#### [Data supplied]
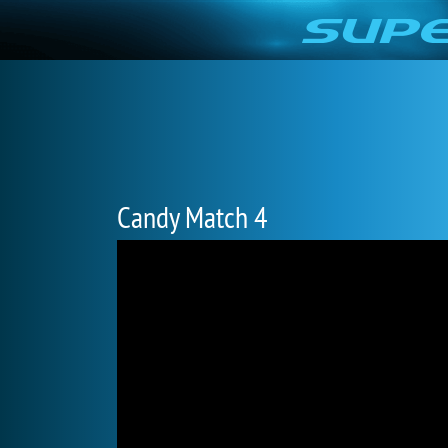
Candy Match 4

* * *

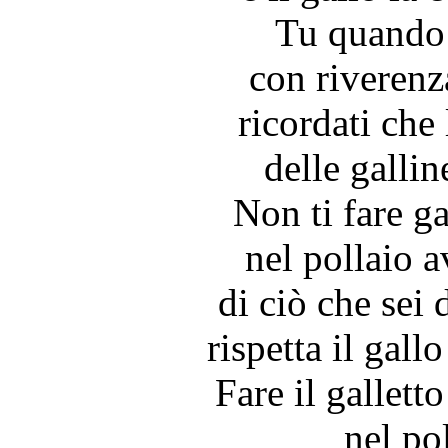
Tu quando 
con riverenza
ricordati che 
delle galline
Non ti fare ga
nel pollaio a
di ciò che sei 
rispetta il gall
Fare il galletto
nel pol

---

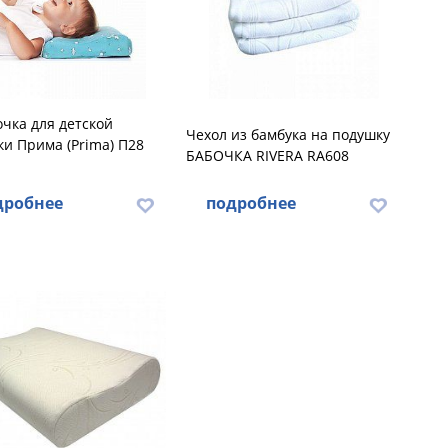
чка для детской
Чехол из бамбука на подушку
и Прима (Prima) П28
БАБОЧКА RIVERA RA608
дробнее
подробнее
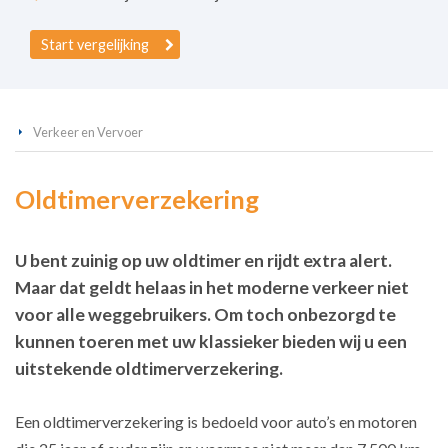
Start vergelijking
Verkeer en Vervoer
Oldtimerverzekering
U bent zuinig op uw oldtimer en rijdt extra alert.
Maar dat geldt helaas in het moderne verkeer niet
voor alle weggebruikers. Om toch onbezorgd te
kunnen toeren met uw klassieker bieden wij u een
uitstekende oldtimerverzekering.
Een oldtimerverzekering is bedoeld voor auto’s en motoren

#### [To do]
Return every line from the entries above that includes the word "voor".

#### [Task response]
voor alle weggebruikers. Om toch onbezorgd te
Een oldtimerverzekering is bedoeld voor auto’s en motoren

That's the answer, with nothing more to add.